Lorena Keepness came home shortly after that and, finding the doors locked, entered the house through a window. She may have noticed Tannis and Summer sleeping on the couch when she came in before going upstairs to sleep herself.

McArthur said he went to his aunt’s house to sleep that early morning.

The next day, according to Keepness, Tamra’s sibling Raine felt Tamra get up and leave the bed.

Ninety minutes later, when no one could find her, the family contacted the police.

What happened next was the largest search in Regina’s history. At the time of her disappearance, police said there were no signs of forced entry or struggle at the home.

In the past decade since Tamra disappeared, the police received more than 1,700 tips and conducted hours of interviews. Since June 2014, there has been a $50,000 reward offered for information about Tamra's whereabouts.

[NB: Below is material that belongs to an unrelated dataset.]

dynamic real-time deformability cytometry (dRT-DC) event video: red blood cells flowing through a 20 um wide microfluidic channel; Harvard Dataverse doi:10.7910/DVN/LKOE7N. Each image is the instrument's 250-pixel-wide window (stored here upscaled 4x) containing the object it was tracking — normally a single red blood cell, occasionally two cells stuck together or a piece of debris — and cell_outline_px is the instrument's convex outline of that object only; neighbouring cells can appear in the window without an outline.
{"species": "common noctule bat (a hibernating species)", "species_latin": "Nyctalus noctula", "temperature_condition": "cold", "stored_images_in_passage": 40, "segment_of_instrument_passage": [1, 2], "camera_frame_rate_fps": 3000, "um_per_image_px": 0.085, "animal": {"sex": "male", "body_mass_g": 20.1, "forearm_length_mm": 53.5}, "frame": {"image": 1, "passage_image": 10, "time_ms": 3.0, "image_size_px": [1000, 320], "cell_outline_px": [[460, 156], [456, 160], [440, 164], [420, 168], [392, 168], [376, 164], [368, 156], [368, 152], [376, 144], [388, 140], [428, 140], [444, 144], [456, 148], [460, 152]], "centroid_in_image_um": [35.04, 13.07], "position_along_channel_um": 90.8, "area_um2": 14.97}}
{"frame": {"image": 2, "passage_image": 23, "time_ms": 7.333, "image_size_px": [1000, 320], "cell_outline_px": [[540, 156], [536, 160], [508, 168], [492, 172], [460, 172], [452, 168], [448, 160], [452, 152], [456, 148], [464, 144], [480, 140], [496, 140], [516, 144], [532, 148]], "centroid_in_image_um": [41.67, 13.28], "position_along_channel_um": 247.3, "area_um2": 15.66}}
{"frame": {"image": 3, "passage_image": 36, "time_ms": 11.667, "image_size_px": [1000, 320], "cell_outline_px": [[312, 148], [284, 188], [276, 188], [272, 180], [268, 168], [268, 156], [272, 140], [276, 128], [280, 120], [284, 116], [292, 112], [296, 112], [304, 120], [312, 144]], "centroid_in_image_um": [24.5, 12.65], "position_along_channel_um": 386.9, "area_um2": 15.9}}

Lorena Keepness doesn't like to talk about the initial police investigation, only saying that much of the focus went on the family. She said that at the time of Tamra’s disappearance, police brought the other children in for questioning.

According to Keepness, an Amber Alert was released only days after Tamra disappeared. A spokesperson with the Regina Police Service indicated at the time that the circumstances of Tamra’s disappearance did not meet the criteria for an Amber Alert.

Keepness says it's been about a year since an officer was last in touch about Tamra.

When asked where she thinks Tamra is, Keepness answers with a plea.

“Someone stole her, that’s all I know. Someone stole my child,” she said.

“I try to think of everything from day one, what [and] where. I try to tell the police.”

Despite how long her little “Einstein” has been missing, Keepness remains hopeful.

“I don’t feel she’s gone. I don’t feel she’s gone at all,” she said as she cried.

“ I think she can still come home.”

Keepness says a federal inquiry would be one indicator that anything is being done to look into the issue of missing and murdered indigenous women and girls.